AUSGANGSTEXT:
-*-

Ich habe mal auf die Schnelle MS-Paint bemüht:




			Dieser Inhalt steht nur eingeloggten Mitgliedern zur Verfügung.
        


Zum Musik hören sitze ich meist auf dem Sofa, manchmal läuft die aber auch, wenn ich am PC sitze.
Wandmontage der LS wäre wünschenswert, ist aber nicht unbedingt erforderlich. Ein kleines Regal kann immer angebracht werden. Gedacht hatte ich bei den Front-LS an eine Montage links und rechts vom großen Fenster. Hoffe mal, ich renne da nicht andauernd gegen, wenn ich auf den Balkon will. Alternativ kann der rechte LS auch an die kurze Wand über den Schreibtisch (kleines Fenster) und der linke an die Wand neben den Schrank (nähe TV). Optimierungsvorschläge sind natürlich willkommen.

-*-

ROHDATEN:

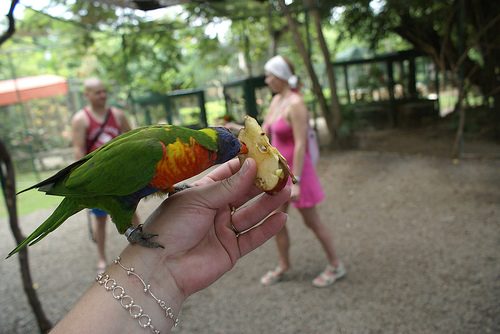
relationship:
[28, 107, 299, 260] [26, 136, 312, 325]
bird on hand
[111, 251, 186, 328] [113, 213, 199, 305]
bracelets on wrist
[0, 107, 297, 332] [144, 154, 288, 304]
bird sitting on hand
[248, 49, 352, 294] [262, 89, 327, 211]
woman wearing dress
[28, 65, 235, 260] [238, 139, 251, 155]
bird has beak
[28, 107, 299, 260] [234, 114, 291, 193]
bird eating fruit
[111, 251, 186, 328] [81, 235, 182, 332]
bracelets on wrist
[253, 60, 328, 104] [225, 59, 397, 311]
headband on woman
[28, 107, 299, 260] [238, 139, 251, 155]
bird has beak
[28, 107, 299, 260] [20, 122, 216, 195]
bird has feathers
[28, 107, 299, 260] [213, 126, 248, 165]
bird has head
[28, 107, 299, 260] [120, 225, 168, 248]
bird has talons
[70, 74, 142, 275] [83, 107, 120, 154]
man wearing shirt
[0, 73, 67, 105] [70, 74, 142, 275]
canopy behind man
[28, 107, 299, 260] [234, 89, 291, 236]
bird eating fruit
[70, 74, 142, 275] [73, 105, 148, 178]
man wearing shirt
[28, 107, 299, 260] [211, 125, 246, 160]
bird has head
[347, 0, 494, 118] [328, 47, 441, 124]
trees over structures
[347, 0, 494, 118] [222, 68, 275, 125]
trees over structures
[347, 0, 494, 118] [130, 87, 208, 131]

-*-

ZU ERLEDIGEN:
a – Wo sitzt die schreibende Person laut Ausgangstext meistens, wenn sie Musik hört?
b – Gib den Teil des Ausgangstexts zwischen "Wandmontage der LS" und "sind natürlich willkommen." wortgetreu aus, beide Stellen eingeschlossen.
Die Datensätze braucht man hier nicht.

LÖSUNGEN:
a – Meistens auf dem Sofa.

b –
Wandmontage der LS wäre wünschenswert, ist aber nicht unbedingt erforderlich. Ein kleines Regal kann immer angebracht werden. Gedacht hatte ich bei den Front-LS an eine Montage links und rechts vom großen Fenster. Hoffe mal, ich renne da nicht andauernd gegen, wenn ich auf den Balkon will. Alternativ kann der rechte LS auch an die kurze Wand über den Schreibtisch (kleines Fenster) und der linke an die Wand neben den Schrank (nähe TV). Optimierungsvorschläge sind natürlich willkommen.